[Excerpt provided Boundary: Start]

Commodity Trade Mantra

Gold Sentiment As Poor As October 2008, Prior To Price Surge In 2009 – 2010

Gold Sentiment As Poor As October 2008, Prior To Price Surge In 2009 - 2010

Gold Sentiment As Poor As October 2008, Prior To Price Surge In 2009 – 2010

Today’s AM fix was USD 1,309.00, EUR 975.12 and GBP 814.16 per ounce.
Yesterday’s AM fix was USD 1,316.00, EUR 973.45 and GBP 818.46 per ounce.

Gold fell $10.50 or 0.79% yesterday, closing at $1,306.70/oz. Silver slipped $0.18 or 0.83% closing at $21.60. Platinum dipped $12.69 or 0.9% to $1,449.30/oz, while palladium fell $3.58 or 0.5% to $758.25/oz.

Gold surged 2% in euro terms, from €972/oz to €992/oz, after the shock EU interest rate reduction to 0.25%. Subsequently, aggressive selling came into the market with determined sellers pushing prices back down so that gold ended flat in euro terms after the ECB move to near zero percent interest rates.


Gold in Dollars, 3 Years – January 2008 to January 2011 – (Bloomberg)

The shock move suggests the Eurozone economy and individual European economies are even weaker than thought. Overnight, France had its sovereign credit rating cut to “AA” by rating agency Standard & Poor’s. French banks are some of the weakest in the Eurozone and are very vulnerable to the coming bail-ins.

All eyes will be on the U.S. jobs number later today (13:30 GMT). A poor jobs number should see gold rise on safe haven buying due to concerns about the struggling U.S. economy. A weaker economy will likely lead to a continuation of ultra loose monetary policies.

Ultra loose monetary policies continue in the UK and EU. The Bank of England has decided to keep its key interest rate at a record low of 0.5% and continue its quantitative easing, money printing and bond buying at £375 billion. Currency debasement continues suggesting that the UK recovery is anaemic at best and remains vulnerable.

Another important thing to watch is the Chinese Plenum, the four-day meeting of China’s top leaders which gets underway in Beijing on Saturday and is widely expected to be the launch-pad for major economic reforms from the world’s second biggest economy.

The decisions of the Third Plenum meeting may have a huge potential impact worldwide and they are expected to unveil some of their biggest economic reforms for 35 years.

Some have speculated that the price of gold could benefit from this weekend’s summit in China. There could be the expected announcement that the People’s Bank of China has again dramatically increased their gold reserves. Alternatively, new policies could lead to Chinese people continuing to buy gold in huge volumes for financial insurance, store of wealth purposes.

With the Chinese property bubble set to burst, the bust may lead to even greater demand for physical bullion from the gold loving Chinese.


Gold in Dollars, 6 Years Including 2008 Price Falls – (Bloomberg)

The shock ECB interest rate reduction and move to loosen monetary policies even further could be the spark that gold needs to help prices get momentum to the upside again. It will be gold supportive, particularly in euro terms. Murmurings of negative deposit rates are also gold positive.

[Excerpt provided Boundary: End]

[Exercise requirements]
1 - Translate this sentence from the gold market article into Spanish: "A weaker economy will likely lead to a continuation of ultra loose monetary policies."
2 - Please write out the stretch of the gold market article from "The decisions of" through "gold loving Chinese.".
3 - Pick up the gold market article after its final sentence and carry it on.

[Extracted material Boundary: Start]

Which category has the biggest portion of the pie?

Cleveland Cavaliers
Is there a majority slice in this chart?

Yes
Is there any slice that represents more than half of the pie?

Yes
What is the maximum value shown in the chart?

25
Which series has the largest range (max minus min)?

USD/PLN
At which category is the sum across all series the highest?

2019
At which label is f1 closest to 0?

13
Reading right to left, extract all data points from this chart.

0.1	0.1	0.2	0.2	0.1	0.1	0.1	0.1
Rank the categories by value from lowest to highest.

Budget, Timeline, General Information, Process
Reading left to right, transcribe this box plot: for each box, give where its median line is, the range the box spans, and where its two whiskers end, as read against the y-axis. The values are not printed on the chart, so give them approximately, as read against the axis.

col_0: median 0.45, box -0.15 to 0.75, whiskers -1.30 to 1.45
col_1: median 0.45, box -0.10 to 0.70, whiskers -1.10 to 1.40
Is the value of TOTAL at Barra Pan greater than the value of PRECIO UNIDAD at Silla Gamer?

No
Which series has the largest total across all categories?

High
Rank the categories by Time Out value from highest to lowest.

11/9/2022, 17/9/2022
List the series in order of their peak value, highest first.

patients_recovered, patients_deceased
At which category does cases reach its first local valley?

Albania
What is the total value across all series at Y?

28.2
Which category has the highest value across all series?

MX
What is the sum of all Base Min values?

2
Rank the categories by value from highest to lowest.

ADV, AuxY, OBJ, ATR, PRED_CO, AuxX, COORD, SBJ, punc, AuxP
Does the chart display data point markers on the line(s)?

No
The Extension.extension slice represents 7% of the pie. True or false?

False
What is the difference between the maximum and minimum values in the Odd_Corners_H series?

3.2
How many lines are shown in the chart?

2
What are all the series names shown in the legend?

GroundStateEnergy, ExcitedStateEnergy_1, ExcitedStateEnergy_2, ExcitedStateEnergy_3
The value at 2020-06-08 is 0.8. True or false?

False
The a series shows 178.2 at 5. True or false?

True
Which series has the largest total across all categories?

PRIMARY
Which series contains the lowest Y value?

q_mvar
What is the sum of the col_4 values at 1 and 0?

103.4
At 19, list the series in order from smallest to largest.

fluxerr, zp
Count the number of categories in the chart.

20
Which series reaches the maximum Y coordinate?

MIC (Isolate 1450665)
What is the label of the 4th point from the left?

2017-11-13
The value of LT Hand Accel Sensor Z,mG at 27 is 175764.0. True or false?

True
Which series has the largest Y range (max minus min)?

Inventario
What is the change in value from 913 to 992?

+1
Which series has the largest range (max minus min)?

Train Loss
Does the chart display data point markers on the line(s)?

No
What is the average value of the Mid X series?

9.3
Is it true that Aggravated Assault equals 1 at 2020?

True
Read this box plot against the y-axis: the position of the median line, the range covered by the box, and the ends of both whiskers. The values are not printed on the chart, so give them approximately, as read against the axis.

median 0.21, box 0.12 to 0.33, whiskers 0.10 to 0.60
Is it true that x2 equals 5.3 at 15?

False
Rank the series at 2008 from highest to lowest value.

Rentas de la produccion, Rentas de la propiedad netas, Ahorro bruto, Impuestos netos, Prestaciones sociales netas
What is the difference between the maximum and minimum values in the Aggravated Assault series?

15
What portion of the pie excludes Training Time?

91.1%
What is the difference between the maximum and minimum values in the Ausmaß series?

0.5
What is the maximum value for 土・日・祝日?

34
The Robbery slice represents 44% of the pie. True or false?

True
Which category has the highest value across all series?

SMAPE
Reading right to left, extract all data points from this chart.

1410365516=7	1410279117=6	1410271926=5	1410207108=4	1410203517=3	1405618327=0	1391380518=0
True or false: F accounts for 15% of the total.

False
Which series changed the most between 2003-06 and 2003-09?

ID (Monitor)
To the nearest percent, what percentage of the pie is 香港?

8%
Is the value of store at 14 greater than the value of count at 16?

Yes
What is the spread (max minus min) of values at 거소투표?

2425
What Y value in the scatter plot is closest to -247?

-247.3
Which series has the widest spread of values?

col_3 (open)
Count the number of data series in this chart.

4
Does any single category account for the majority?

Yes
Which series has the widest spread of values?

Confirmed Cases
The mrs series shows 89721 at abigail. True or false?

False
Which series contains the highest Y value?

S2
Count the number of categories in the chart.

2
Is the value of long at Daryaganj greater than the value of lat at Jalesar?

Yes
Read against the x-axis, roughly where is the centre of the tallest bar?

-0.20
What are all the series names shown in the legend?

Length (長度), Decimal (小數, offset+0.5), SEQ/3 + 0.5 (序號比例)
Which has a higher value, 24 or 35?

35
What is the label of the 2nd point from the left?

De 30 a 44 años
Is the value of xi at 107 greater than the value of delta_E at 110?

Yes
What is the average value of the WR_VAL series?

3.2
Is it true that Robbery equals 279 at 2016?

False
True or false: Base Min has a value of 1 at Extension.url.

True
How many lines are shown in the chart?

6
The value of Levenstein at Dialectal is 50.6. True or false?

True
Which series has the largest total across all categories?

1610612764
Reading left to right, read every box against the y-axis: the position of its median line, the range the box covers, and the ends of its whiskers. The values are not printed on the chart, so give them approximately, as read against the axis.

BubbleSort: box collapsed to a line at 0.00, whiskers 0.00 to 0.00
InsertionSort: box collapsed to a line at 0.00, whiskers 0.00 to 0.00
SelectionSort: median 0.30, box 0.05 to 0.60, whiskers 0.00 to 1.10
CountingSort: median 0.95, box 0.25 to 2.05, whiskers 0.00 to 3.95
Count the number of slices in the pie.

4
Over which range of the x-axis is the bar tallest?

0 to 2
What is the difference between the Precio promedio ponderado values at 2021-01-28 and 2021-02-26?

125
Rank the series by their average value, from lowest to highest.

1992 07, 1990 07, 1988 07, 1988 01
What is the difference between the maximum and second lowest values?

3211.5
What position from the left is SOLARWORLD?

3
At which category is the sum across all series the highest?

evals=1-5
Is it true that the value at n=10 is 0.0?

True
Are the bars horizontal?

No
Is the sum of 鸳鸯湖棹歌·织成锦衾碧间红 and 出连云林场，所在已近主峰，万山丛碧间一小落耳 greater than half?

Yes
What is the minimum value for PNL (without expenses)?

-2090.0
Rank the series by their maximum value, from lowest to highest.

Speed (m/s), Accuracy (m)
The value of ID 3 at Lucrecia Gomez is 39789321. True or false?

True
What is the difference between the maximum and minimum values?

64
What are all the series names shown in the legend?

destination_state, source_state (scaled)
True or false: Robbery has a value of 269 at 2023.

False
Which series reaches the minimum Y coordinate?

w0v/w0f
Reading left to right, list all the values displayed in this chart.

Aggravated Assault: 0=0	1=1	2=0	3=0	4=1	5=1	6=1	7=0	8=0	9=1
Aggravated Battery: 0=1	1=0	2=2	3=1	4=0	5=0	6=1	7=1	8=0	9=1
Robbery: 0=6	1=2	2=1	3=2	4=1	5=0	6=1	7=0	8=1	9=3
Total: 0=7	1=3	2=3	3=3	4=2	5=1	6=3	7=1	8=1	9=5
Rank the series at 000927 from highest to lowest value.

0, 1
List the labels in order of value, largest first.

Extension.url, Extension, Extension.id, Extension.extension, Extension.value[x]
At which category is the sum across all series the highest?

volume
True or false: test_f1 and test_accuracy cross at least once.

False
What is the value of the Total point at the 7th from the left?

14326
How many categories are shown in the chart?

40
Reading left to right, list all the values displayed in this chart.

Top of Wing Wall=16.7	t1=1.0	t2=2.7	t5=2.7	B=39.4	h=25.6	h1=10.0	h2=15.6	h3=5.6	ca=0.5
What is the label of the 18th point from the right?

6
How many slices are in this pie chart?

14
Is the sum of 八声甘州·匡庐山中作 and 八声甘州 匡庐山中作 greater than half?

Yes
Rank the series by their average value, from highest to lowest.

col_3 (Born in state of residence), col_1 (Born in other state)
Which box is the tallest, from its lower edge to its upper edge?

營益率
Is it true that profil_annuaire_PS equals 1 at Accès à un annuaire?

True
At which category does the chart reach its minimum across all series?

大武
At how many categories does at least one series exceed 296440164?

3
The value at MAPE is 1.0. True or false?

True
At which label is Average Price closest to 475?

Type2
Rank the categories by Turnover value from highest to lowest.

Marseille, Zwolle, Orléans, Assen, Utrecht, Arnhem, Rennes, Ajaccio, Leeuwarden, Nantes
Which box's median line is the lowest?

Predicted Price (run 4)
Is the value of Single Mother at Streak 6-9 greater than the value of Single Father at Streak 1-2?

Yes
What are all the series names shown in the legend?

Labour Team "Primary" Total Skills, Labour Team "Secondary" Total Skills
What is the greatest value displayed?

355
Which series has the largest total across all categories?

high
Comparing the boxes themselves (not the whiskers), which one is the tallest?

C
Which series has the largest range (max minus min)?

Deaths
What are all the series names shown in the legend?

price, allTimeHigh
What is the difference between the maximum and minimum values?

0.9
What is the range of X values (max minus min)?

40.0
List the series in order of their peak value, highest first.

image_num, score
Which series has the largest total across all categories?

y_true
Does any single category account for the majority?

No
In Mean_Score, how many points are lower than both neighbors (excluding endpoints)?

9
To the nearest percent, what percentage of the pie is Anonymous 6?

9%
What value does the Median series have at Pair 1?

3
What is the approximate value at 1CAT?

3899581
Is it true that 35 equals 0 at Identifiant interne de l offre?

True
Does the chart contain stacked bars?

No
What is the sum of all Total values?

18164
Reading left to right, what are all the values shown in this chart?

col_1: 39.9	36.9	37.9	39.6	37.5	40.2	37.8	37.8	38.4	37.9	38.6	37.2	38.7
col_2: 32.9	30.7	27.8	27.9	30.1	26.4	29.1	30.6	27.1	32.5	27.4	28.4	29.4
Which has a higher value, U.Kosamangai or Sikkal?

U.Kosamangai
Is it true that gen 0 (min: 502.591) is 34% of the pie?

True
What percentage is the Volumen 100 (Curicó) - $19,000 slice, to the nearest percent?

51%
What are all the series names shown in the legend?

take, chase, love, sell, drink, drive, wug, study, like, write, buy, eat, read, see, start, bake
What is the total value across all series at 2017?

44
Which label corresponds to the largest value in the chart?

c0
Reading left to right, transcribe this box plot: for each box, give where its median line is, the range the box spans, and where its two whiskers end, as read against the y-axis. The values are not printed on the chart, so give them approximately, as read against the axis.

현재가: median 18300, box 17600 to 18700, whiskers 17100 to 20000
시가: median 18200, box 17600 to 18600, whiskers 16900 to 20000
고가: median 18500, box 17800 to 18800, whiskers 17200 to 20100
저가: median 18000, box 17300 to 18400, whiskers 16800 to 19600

[Extracted material Boundary: End]

[Answers by item]
1 - Una economía más débil probablemente conducirá a una continuación de las políticas monetarias ultralaxas.

2 -
The decisions of the Third Plenum meeting may have a huge potential impact worldwide and they are expected to unveil some of their biggest economic reforms for 35 years.

Some have speculated that the price of gold could benefit from this weekend’s summit in China. There could be the expected announcement that the People’s Bank of China has again dramatically increased their gold reserves. Alternatively, new policies could lead to Chinese people continuing to buy gold in huge volumes for financial insurance, store of wealth purposes.

With the Chinese property bubble set to burst, the bust may lead to even greater demand for physical bullion from the gold loving Chinese.

3 -
The ECB is also considering adopting even more radical monetary policies involving  quantitative easing (QE) or the creation of euros in order to buy or monetise government debt as the U.S. is doing with their $85 billion a month bond buying programme. Asked whether the ECB would consider QE, Draghi said a number of options were available before quantitative easing would be considered but did not rule out the possibility.

An even more radical option of negative deposit rates is also being considered. There are suggestions that the ECB is considering charging banks for depositing their reserves with the ECB by imposing a negative deposit rate. Many banks might then pass on this negative rate to depositors meaning that extremely low yielding deposit instruments could become negative and actually cost depositors money.

Gold is down 22%, 26.6% and 30% year to date in dollar, pound and euro terms respectively  (See charts).

Technically, gold looks like it is consolidating between $1,200/oz and $1,400/oz in dollar terms,  £775/oz and £925/oz in pound terms and EUR 900/oz, and EUR 1,100/oz in euro terms.  Gold may have seen its low in all currencies on June 28th (see charts) and this remains the key level of support.


Gold in Pounds, 6 Years – (Bloomberg)

Seasonally, autumn and winter is the strong period for the precious metals due to robust physical demand internationally. This is especially the case in Asia, due to wedding and festival demand and into year end as the Chinese stock up on gold prior to Chinese New Year which this year takes place on January 31st, 2014.

September and November are two of gold’s strongest months in the last 38 years (since 1975) and given the bullish fundamentals, any further weakness is likely to be short term. Interestingly, October is one of gold’s weakest months and weakness in October is often followed by gains in November, December and January making early November a good time to buy gold.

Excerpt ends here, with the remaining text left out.